:: WHAT TO WORK ON ::
Below are records that contain pictures; transcribe the text exactly and omit the pictures.

:: PROVIDED DATA ::
+++
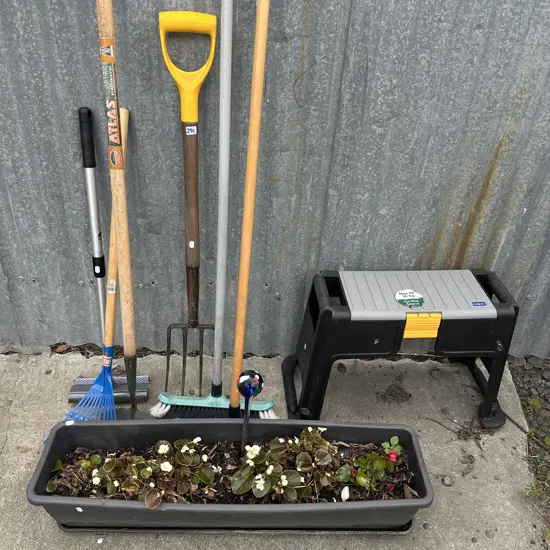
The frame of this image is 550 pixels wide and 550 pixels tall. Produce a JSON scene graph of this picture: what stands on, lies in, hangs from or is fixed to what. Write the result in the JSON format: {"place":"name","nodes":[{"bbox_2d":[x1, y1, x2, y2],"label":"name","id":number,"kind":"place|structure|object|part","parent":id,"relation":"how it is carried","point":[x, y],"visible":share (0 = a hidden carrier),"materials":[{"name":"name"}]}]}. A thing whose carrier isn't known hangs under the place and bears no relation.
{"place":"outdoors","nodes":[
{"label":"outdoors","id":0,"kind":"place"},
{"bbox_2d":[0,346,548,549],"label":"concrete pavement","id":1,"kind":"structure","parent":0,"point":[16,417],"materials":[{"name":"grey concrete"}]},
{"bbox_2d":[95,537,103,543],"label":"flower petal","id":2,"kind":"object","parent":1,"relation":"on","point":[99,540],"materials":[{"name":"white plant"}]},
{"bbox_2d":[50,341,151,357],"label":"dry leaves","id":3,"kind":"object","parent":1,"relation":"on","point":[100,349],"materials":[{"name":"brown plant"}]},
{"bbox_2d":[66,102,149,404],"label":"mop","id":4,"kind":"object","parent":1,"relation":"on","point":[80,388],"visible":0.81,"materials":[{"name":"metal"}]},
{"label":"grip","id":5,"kind":"part","parent":4,"relation":"part of","materials":[{"name":"black plastic"}]},
{"bbox_2d":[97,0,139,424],"label":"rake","id":6,"kind":"object","parent":1,"relation":"on","point":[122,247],"visible":0.93,"materials":[{"name":"brown wood"}]},
{"bbox_2d":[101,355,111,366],"label":"label","id":7,"kind":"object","parent":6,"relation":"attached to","point":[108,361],"visible":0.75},
{"bbox_2d":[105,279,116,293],"label":"label","id":8,"kind":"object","parent":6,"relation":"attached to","point":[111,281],"visible":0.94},
{"bbox_2d":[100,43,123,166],"label":"label","id":9,"kind":"object","parent":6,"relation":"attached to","point":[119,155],"visible":0.97,"materials":[{"name":"paper"}]},
{"bbox_2d":[152,9,221,407],"label":"garden fork","id":10,"kind":"object","parent":1,"relation":"on","point":[191,241],"visible":0.97,"materials":[{"name":"brown wood"}]},
{"label":"handle","id":11,"kind":"part","parent":10,"relation":"part of","materials":[{"name":"yellow plastic"}]},
{"label":"grip","id":12,"kind":"part","parent":10,"relation":"part of","materials":[{"name":"yellow plastic"}]},
{"label":"shaft","id":13,"kind":"part","parent":10,"relation":"part of","materials":[{"name":"brown wood"}]},
{"bbox_2d":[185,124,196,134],"label":"label","id":14,"kind":"object","parent":10,"relation":"attached to","point":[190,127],"visible":0.95,"materials":[{"name":"white paper"}]},
{"bbox_2d":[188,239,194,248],"label":"white sticker","id":15,"kind":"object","parent":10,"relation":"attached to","point":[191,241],"visible":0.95,"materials":[{"name":"white paper"}]},
{"bbox_2d":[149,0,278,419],"label":"broom","id":16,"kind":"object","parent":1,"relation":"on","point":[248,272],"visible":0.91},
{"bbox_2d":[53,518,417,534],"label":"plant tray","id":17,"kind":"object","parent":1,"relation":"on","point":[63,526],"visible":0.21,"materials":[{"name":"black plastic"}]},
{"bbox_2d":[21,416,434,531],"label":"planter","id":18,"kind":"object","parent":17,"relation":"on","point":[76,425],"visible":0.64,"materials":[{"name":"grey plastic"}]},
{"bbox_2d":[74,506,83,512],"label":"flower petal","id":19,"kind":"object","parent":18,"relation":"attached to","point":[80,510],"visible":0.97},
{"bbox_2d":[45,433,418,503],"label":"soil","id":20,"kind":"structure","parent":18,"relation":"in","point":[59,476],"materials":[{"name":"brown soil"}]},
{"bbox_2d":[49,438,217,505],"label":"flowering plant","id":21,"kind":"object","parent":20,"relation":"in","point":[106,466],"visible":0.89,"materials":[{"name":"plant"}]},
{"bbox_2d":[236,369,263,456],"label":"ornament","id":22,"kind":"object","parent":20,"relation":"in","point":[249,392],"visible":0.94,"materials":[{"name":"blue glass"}]},
{"bbox_2d":[231,427,341,503],"label":"flowering plant","id":23,"kind":"object","parent":20,"relation":"in","point":[280,441],"visible":0.95,"materials":[{"name":"plant"}]},
{"bbox_2d":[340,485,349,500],"label":"flower petal","id":24,"kind":"object","parent":20,"relation":"on","point":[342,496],"visible":0.94,"materials":[{"name":"white plant"}]},
{"bbox_2d":[338,436,403,494],"label":"flowering plant","id":25,"kind":"object","parent":20,"relation":"in","point":[379,464],"visible":0.94,"materials":[{"name":"green plant"}]},
{"bbox_2d":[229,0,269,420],"label":"wooden pole","id":26,"kind":"object","parent":1,"relation":"on","point":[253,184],"visible":0.95,"materials":[{"name":"wood"}]},
{"bbox_2d":[279,269,518,428],"label":"step stool","id":27,"kind":"object","parent":1,"relation":"on","point":[322,370],"visible":0.97,"materials":[{"name":"plastic"}]},
{"bbox_2d":[394,289,424,307],"label":"round sticker","id":28,"kind":"object","parent":27,"relation":"attached to","point":[401,296],"visible":0.98,"materials":[{"name":"paper"}]},
{"label":"lid","id":29,"kind":"part","parent":27,"relation":"part of","materials":[{"name":"grey plastic"}]},
{"bbox_2d":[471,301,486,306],"label":"blue sticker","id":30,"kind":"object","parent":27,"relation":"attached to","point":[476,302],"visible":0.97,"materials":[{"name":"blue paper"}]},
{"bbox_2d":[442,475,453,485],"label":"stone","id":31,"kind":"object","parent":1,"relation":"on","point":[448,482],"visible":0.94,"materials":[{"name":"grey stone"}]},
{"bbox_2d":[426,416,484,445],"label":"dry twig","id":32,"kind":"object","parent":1,"relation":"on","point":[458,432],"visible":0.9,"materials":[{"name":"brown"}]},
{"bbox_2d":[509,355,549,546],"label":"gravel ground","id":33,"kind":"structure","parent":0,"point":[546,409],"materials":[{"name":"grey gravel"}]},
{"bbox_2d":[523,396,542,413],"label":"weed","id":34,"kind":"object","parent":33,"relation":"on","point":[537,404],"visible":0.76,"materials":[{"name":"green plant"}]},
{"bbox_2d":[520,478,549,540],"label":"weed","id":35,"kind":"object","parent":33,"relation":"on","point":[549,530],"visible":0.86,"materials":[{"name":"green plant"}]},
{"label":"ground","id":36,"kind":"structure","parent":0},
{"bbox_2d":[0,0,549,362],"label":"metal fence","id":37,"kind":"object","parent":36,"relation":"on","point":[22,29],"visible":0.79,"materials":[{"name":"grey metal"}]}
]}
+++
:: FINAL ANSWER ::
The frame of this image is 550 pixels wide and 550 pixels tall. Produce a JSON scene graph of this picture: what stands on, lies in, hangs from or is fixed to what. Write the result in the JSON format: {"place":"name","nodes":[{"bbox_2d":[x1, y1, x2, y2],"label":"name","id":number,"kind":"place|structure|object|part","parent":id,"relation":"how it is carried","point":[x, y],"visible":share (0 = a hidden carrier),"materials":[{"name":"name"}]}]}. A thing whose carrier isn't known hangs under the place and bears no relation.
{"place":"outdoors","nodes":[
{"label":"outdoors","id":0,"kind":"place"},
{"bbox_2d":[0,346,548,549],"label":"concrete pavement","id":1,"kind":"structure","parent":0,"point":[16,417],"materials":[{"name":"grey concrete"}]},
{"bbox_2d":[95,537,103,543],"label":"flower petal","id":2,"kind":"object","parent":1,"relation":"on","point":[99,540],"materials":[{"name":"white plant"}]},
{"bbox_2d":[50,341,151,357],"label":"dry leaves","id":3,"kind":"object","parent":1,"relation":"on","point":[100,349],"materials":[{"name":"brown plant"}]},
{"bbox_2d":[66,102,149,404],"label":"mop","id":4,"kind":"object","parent":1,"relation":"on","point":[80,388],"visible":0.81,"materials":[{"name":"metal"}]},
{"label":"grip","id":5,"kind":"part","parent":4,"relation":"part of","materials":[{"name":"black plastic"}]},
{"bbox_2d":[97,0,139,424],"label":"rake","id":6,"kind":"object","parent":1,"relation":"on","point":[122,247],"visible":0.93,"materials":[{"name":"brown wood"}]},
{"bbox_2d":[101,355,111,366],"label":"label","id":7,"kind":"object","parent":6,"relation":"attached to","point":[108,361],"visible":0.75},
{"bbox_2d":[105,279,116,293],"label":"label","id":8,"kind":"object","parent":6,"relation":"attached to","point":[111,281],"visible":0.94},
{"bbox_2d":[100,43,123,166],"label":"label","id":9,"kind":"object","parent":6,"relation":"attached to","point":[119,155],"visible":0.97,"materials":[{"name":"paper"}]},
{"bbox_2d":[152,9,221,407],"label":"garden fork","id":10,"kind":"object","parent":1,"relation":"on","point":[191,241],"visible":0.97,"materials":[{"name":"brown wood"}]},
{"label":"handle","id":11,"kind":"part","parent":10,"relation":"part of","materials":[{"name":"yellow plastic"}]},
{"label":"grip","id":12,"kind":"part","parent":10,"relation":"part of","materials":[{"name":"yellow plastic"}]},
{"label":"shaft","id":13,"kind":"part","parent":10,"relation":"part of","materials":[{"name":"brown wood"}]},
{"bbox_2d":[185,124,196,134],"label":"label","id":14,"kind":"object","parent":10,"relation":"attached to","point":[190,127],"visible":0.95,"materials":[{"name":"white paper"}]},
{"bbox_2d":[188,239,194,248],"label":"white sticker","id":15,"kind":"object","parent":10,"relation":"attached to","point":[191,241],"visible":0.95,"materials":[{"name":"white paper"}]},
{"bbox_2d":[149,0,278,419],"label":"broom","id":16,"kind":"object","parent":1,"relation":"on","point":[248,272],"visible":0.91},
{"bbox_2d":[53,518,417,534],"label":"plant tray","id":17,"kind":"object","parent":1,"relation":"on","point":[63,526],"visible":0.21,"materials":[{"name":"black plastic"}]},
{"bbox_2d":[21,416,434,531],"label":"planter","id":18,"kind":"object","parent":17,"relation":"on","point":[76,425],"visible":0.64,"materials":[{"name":"grey plastic"}]},
{"bbox_2d":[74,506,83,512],"label":"flower petal","id":19,"kind":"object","parent":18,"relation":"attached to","point":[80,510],"visible":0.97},
{"bbox_2d":[45,433,418,503],"label":"soil","id":20,"kind":"structure","parent":18,"relation":"in","point":[59,476],"materials":[{"name":"brown soil"}]},
{"bbox_2d":[49,438,217,505],"label":"flowering plant","id":21,"kind":"object","parent":20,"relation":"in","point":[106,466],"visible":0.89,"materials":[{"name":"plant"}]},
{"bbox_2d":[236,369,263,456],"label":"ornament","id":22,"kind":"object","parent":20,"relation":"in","point":[249,392],"visible":0.94,"materials":[{"name":"blue glass"}]},
{"bbox_2d":[231,427,341,503],"label":"flowering plant","id":23,"kind":"object","parent":20,"relation":"in","point":[280,441],"visible":0.95,"materials":[{"name":"plant"}]},
{"bbox_2d":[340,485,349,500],"label":"flower petal","id":24,"kind":"object","parent":20,"relation":"on","point":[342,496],"visible":0.94,"materials":[{"name":"white plant"}]},
{"bbox_2d":[338,436,403,494],"label":"flowering plant","id":25,"kind":"object","parent":20,"relation":"in","point":[379,464],"visible":0.94,"materials":[{"name":"green plant"}]},
{"bbox_2d":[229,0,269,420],"label":"wooden pole","id":26,"kind":"object","parent":1,"relation":"on","point":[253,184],"visible":0.95,"materials":[{"name":"wood"}]},
{"bbox_2d":[279,269,518,428],"label":"step stool","id":27,"kind":"object","parent":1,"relation":"on","point":[322,370],"visible":0.97,"materials":[{"name":"plastic"}]},
{"bbox_2d":[394,289,424,307],"label":"round sticker","id":28,"kind":"object","parent":27,"relation":"attached to","point":[401,296],"visible":0.98,"materials":[{"name":"paper"}]},
{"label":"lid","id":29,"kind":"part","parent":27,"relation":"part of","materials":[{"name":"grey plastic"}]},
{"bbox_2d":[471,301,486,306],"label":"blue sticker","id":30,"kind":"object","parent":27,"relation":"attached to","point":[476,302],"visible":0.97,"materials":[{"name":"blue paper"}]},
{"bbox_2d":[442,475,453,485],"label":"stone","id":31,"kind":"object","parent":1,"relation":"on","point":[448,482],"visible":0.94,"materials":[{"name":"grey stone"}]},
{"bbox_2d":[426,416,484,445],"label":"dry twig","id":32,"kind":"object","parent":1,"relation":"on","point":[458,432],"visible":0.9,"materials":[{"name":"brown"}]},
{"bbox_2d":[509,355,549,546],"label":"gravel ground","id":33,"kind":"structure","parent":0,"point":[546,409],"materials":[{"name":"grey gravel"}]},
{"bbox_2d":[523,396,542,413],"label":"weed","id":34,"kind":"object","parent":33,"relation":"on","point":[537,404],"visible":0.76,"materials":[{"name":"green plant"}]},
{"bbox_2d":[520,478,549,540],"label":"weed","id":35,"kind":"object","parent":33,"relation":"on","point":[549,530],"visible":0.86,"materials":[{"name":"green plant"}]},
{"label":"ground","id":36,"kind":"structure","parent":0},
{"bbox_2d":[0,0,549,362],"label":"metal fence","id":37,"kind":"object","parent":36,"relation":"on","point":[22,29],"visible":0.79,"materials":[{"name":"grey metal"}]}
]}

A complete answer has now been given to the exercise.